There is no God, Supreme Being, or Creator. Nor, according to Mahavira (supreme teacher of present day Jains and contemporary of Gautama the Buddha), are there any other deities. The universe is eternal, infinite and uncreated and operates in accordance with its own inherent principles. There are two canons of Jain scripture: 1) the Svetambora, and 2) the Diambara. The Jain canon is thought to contain Mahavira’s basic teachings and those of his followers.




  1. View of Human Nature

Human beings have an eternal soul that moves up or down the levels of existence depending on how much karma matter the soul carries. Human beings have free will and can achieve enlightenment and self-salvation through their own efforts.




  1. Purpose of Life

The purpose of life is to free people’s soul (jiva) from matter (ajiva) and the eternal round of birth, death and rebirth so that their soul can enter the heavenly realm and enjoy peace and bliss.




  1. View of Spirituality

Spiritual enlightenment is viewed as pure omniscient consciousness or infinite knowledge. Release from karma matter and spiritual enlightenment is gained through overcoming attachment to worldly things (asceticism), faith in the Jain saints, right knowledge, right conduct (e.g., ashima or non-violence), and meditation.



  1. View of Morality

Jains believe in a variety of moral values and behaviors, including charity, meditation, and ahisma (respect for all life). Jains believe lying or giving false evidence, stealing, committing adultery, gambling, eating meat, and drinking liquor are wrong. Extreme asceticism is viewed as fundamental and essential for annihilating karma matter.

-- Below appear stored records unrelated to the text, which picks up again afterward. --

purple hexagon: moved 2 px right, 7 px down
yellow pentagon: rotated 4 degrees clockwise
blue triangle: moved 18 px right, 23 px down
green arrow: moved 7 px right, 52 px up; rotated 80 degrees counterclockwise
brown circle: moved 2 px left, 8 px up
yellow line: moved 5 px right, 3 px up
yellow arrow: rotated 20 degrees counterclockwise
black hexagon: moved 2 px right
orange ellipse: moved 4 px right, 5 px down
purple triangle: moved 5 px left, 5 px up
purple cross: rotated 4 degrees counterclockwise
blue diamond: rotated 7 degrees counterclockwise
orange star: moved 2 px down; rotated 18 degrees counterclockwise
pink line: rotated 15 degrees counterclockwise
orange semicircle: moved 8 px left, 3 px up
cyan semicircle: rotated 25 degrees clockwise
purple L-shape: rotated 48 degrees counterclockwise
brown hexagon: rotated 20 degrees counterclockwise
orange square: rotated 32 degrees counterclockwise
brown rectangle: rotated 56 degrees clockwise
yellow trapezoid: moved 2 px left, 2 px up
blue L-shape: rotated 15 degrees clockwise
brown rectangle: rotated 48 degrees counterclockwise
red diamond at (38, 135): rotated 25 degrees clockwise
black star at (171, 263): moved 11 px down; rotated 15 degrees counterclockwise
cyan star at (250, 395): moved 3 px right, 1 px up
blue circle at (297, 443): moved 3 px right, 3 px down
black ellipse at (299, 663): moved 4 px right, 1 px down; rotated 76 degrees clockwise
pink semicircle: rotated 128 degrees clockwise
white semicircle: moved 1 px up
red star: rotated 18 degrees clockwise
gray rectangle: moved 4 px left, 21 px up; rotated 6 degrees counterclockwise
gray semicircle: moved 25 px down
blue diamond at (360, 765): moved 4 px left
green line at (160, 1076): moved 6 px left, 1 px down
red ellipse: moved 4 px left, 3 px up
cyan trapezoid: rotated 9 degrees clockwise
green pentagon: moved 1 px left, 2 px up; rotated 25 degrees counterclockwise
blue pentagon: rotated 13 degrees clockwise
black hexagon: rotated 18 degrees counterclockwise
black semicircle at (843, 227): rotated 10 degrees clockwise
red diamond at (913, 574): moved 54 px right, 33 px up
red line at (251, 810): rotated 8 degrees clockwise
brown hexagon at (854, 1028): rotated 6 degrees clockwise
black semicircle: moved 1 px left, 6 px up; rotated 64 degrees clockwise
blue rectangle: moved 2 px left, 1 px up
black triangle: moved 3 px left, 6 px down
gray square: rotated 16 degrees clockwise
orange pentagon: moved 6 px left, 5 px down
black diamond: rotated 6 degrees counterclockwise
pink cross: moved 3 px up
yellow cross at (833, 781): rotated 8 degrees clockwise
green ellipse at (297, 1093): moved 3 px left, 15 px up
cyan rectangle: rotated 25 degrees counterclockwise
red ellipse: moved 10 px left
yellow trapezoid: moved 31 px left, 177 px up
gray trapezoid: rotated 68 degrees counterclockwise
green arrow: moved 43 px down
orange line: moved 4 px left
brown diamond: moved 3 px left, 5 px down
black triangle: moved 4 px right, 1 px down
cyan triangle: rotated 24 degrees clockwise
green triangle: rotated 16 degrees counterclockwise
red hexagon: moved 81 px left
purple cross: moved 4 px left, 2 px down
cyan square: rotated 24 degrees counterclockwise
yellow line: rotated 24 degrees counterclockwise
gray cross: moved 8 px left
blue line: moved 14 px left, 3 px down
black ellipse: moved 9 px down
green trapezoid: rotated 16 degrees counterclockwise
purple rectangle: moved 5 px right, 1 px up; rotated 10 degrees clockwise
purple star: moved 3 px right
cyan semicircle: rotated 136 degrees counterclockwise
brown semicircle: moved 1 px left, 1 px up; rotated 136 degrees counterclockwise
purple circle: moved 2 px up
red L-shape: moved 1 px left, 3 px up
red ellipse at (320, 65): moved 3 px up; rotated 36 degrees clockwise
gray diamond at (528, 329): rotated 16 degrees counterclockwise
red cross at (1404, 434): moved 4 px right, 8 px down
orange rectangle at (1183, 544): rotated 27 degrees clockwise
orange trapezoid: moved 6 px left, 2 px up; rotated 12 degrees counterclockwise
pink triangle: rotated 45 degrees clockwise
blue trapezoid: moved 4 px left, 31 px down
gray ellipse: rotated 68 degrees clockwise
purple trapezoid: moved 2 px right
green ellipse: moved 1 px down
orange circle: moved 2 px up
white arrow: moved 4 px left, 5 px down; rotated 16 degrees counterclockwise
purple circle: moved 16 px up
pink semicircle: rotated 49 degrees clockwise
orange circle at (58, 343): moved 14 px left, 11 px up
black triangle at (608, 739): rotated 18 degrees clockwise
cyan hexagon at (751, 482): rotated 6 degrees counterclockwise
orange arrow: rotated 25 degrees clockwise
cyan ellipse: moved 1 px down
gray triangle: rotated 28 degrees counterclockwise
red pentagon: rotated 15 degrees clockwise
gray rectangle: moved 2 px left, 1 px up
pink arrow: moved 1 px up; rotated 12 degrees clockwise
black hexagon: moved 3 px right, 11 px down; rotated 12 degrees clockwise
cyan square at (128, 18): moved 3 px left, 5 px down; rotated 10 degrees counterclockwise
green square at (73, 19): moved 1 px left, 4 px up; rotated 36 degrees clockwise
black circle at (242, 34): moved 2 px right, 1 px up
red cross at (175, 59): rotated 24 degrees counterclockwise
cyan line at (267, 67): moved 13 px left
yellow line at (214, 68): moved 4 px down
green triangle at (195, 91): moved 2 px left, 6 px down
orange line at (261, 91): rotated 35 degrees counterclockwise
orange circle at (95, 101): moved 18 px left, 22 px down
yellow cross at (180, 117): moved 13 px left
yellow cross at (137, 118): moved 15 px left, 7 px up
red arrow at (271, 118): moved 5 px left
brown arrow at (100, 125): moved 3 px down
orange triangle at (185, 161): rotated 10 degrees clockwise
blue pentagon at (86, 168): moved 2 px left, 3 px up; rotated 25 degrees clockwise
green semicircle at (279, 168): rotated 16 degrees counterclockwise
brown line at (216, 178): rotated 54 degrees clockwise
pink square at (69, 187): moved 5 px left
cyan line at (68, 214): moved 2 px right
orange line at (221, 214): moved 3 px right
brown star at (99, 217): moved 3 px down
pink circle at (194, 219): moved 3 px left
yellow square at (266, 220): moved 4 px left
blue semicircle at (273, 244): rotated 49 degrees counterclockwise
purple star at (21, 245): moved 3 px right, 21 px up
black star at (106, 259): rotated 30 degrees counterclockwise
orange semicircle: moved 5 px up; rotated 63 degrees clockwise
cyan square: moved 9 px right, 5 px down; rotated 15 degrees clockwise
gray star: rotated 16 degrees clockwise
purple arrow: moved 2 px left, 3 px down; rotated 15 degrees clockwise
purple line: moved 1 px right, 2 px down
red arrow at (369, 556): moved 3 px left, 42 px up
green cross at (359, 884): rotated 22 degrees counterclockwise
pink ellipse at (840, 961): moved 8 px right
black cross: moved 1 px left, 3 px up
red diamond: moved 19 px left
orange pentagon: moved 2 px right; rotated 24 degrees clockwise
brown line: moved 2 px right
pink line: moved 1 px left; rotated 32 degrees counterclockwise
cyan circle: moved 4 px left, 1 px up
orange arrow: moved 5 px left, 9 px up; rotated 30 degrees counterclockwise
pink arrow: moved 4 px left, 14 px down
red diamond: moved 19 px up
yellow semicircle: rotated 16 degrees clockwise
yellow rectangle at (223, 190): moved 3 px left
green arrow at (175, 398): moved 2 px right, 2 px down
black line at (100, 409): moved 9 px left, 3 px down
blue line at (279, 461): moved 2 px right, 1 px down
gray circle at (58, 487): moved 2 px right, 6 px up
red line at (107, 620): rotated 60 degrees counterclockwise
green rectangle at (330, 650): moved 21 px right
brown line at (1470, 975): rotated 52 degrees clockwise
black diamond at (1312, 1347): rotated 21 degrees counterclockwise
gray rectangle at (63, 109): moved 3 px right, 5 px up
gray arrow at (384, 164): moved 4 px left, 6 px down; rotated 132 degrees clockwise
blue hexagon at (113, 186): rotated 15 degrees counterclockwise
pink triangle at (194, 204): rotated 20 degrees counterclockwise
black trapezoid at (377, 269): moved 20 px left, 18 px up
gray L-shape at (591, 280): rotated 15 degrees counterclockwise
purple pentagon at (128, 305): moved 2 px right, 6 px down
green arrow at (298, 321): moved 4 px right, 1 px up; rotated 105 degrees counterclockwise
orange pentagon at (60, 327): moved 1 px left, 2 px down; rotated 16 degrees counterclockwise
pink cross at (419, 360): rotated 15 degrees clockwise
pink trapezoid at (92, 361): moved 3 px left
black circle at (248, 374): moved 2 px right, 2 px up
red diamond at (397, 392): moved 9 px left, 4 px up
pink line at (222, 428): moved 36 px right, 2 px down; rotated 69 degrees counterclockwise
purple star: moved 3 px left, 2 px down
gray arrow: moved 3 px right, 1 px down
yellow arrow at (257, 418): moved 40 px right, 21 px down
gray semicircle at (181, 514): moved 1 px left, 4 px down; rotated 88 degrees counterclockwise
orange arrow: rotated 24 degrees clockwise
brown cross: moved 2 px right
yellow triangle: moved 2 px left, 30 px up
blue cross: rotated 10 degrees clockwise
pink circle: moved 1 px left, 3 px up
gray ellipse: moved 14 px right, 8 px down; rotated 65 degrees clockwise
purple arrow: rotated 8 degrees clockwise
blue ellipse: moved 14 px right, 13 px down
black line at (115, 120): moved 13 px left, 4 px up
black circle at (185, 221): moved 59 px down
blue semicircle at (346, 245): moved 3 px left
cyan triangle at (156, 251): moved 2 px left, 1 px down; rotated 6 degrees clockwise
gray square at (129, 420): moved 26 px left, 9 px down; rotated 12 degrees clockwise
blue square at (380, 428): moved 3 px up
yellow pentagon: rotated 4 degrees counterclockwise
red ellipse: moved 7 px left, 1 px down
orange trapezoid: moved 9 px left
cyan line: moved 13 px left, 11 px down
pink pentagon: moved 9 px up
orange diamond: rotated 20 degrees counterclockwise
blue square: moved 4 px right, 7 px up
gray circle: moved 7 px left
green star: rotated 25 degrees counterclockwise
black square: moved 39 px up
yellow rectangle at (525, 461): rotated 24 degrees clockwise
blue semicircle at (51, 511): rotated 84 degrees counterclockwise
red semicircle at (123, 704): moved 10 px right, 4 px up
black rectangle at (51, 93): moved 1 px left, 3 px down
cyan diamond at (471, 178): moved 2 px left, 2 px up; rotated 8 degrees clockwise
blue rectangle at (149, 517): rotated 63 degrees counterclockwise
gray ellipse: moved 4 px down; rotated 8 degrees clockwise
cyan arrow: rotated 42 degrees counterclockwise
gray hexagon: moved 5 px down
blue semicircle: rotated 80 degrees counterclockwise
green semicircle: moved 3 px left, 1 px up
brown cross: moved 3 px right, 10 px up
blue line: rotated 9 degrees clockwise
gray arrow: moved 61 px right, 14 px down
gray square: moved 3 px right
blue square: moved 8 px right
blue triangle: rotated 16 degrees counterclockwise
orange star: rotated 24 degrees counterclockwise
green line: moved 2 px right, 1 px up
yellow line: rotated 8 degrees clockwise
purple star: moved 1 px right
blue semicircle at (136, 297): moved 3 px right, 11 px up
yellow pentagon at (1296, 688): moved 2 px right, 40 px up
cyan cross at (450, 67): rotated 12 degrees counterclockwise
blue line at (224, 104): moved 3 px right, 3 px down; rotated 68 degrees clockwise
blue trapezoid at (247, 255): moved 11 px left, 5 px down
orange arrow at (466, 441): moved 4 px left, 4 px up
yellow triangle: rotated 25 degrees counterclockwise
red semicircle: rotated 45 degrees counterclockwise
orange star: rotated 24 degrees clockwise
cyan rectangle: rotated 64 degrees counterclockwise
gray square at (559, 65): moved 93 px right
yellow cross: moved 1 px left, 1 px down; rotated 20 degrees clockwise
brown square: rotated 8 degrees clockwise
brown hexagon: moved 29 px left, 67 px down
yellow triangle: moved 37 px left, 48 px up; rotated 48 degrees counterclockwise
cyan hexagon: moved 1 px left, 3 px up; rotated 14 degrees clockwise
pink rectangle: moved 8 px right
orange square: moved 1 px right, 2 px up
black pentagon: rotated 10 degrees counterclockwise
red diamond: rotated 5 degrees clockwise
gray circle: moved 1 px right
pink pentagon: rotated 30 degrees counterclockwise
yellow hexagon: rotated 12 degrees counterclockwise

  1. View of Life After Death


At death, the souls of human beings float (go up or down) to another level of existence depending on the amount of karma matter they have collected in their previous life (doing evil collects karma matter). When all karma matter is annihilated, people’s souls are liberated and ascend to the top of the universe, where all released souls (siddhas) dwell in a state of bliss. Released souls have no individuality and are omniscient.